Two layers together:
- Double click on the Normal 2 field to edit it.
- Increase the Scale X and Scale Y up to 0.04 to add still more ripples.
- Double click on the Normal 3 field to edit it.
- Increase the Scale X and Scale Y up to 0.06.
The resulting rippling looks like that:
- Now we can add bigger geometrical waves that look like being wind generated.
Press N to go to Nodes tab -> Water. Here up to four waves can be set. Let's adjust the parameters of the first wave that will be the biggest:
- Set Amplitude to 0.27 to define the wave height.
- Set Speed to 0.25 to define the speed with which the wave will move.
- Set Length to 11 to define the distance between waves following each other in the same direction.
- Add the second wave:
- Set Amplitude to 0.2 to make the wave a little lower.
- Set Speed to 0.3 so it would move faster.
- Set Length to 9 so that wave follow each other more frequently.
- Set Direction to 45 to make it move at an angle of 45 degrees relative to the first wave.
- Add the third wave that will be even smaller and faster.
- Set Amplitude to 0.16.
- Set Speed to 0.35.
- Set Length to 7.
- Set Direction to -60 so that the waves will follow at an angle of 60 degrees counting clockwise. Its direction balances the direction of the fist two waves.
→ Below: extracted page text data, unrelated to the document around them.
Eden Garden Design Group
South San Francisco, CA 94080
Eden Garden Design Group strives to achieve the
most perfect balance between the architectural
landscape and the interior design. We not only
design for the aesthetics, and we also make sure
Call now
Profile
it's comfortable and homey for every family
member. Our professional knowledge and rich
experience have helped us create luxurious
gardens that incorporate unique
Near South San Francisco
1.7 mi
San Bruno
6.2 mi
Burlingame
- Add the fourth wave, the smallest, the fastest, as well as most recurring.
- With the added waves the area closer to horizon looks somehow stirred and creased.
To correct that, go back to Materials settings -> Parameters tab -> Animation parameters. Set Wave radius to 60 units, so that the waves will not spread so far.
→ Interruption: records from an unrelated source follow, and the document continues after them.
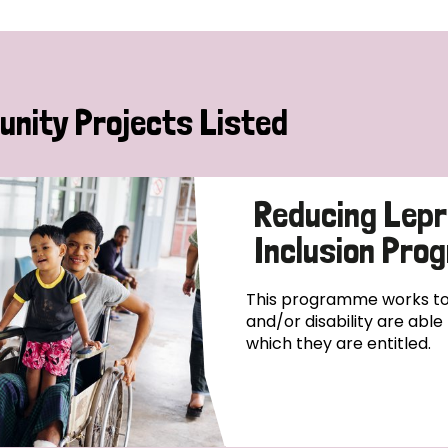
nity Projects Listed
Reducing Lepr
Inclusion Pr
This programme works to 
and/or disability are abl
which they are entitled.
Now the waves fade closer and thus more smoothly:
Step 6. Add Caustics
Let's add caustics to the bottom of the sea that will be seen in the shallow waters near the shore.
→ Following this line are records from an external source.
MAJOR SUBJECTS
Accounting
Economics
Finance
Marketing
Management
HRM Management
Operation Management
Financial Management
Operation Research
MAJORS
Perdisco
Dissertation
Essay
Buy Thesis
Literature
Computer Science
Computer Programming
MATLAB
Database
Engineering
- Go to States tab and enable Caustics effect.
That's what we've got by default:
- Go to Parameters tab, where options to tweak caustics will appear. There are two expressions that transform caustics animation:
Caustic 0 field to edit it.
- Change Scale X and Scale Y to 0.02 so that caustics pattern becomes denser and finer.
- Click on Caustic 1 field to edit the second animation transformation.
- Increase Scale X and Scale Y up to 0.035 for caustics pattern to become even more detailed.
- Scroll down for Caustics parameters and click on the Color field.
- We'll choose aqua green to match with seashore color.
- Caustics pattern is too thin and not clear enough. Decrease Threshold down to 0.35 so it will be more revealed.
- Let's make the caustics spread line softer and move it away from the shore: for that, set Density to 0.34.
- To limit the spread of caustics in the deep waters, increase Falloff up to 3.5.
- The caustics became barely seen. Set Multiplier to 3 to increase its brightness.
Here's how the result looks like:
Step 7. Add Foam
Let's add one more effect to the water: foam that is is generated near the shore where the waves break.
- Go to States tab and enable Foam effect.
The foam will appear (though hardly visible):
- Go to Textures tab and load foam texture if necessary.
We will use a default texture.
- Go back to Parameters tab, where options to tweak foam show up. Decrease Falloff down to 0.3 and the foam will spread wider from the shore.
- Increasing Threshold to 1.1 allows to sightly move the foam back from the shore and soften the breaking waves line.
- Set Multiplier to 2, which will make the foam brighter and more distinct.
- Now let's animate the foam properly. Scroll up to Transform parameters. Foam texture is transformed twice using set expressions:
Click on the Foam 0 field to edit the first transformation:
- The texture coordinate transformation window opens. Here, increase Scale X and Scale Y to 0.11 so that the foam looks finer.
- Click on the Foam 1 field to edit the second transformation:
- Set Scale X and Scale Y to 0.2 for more sprayed look.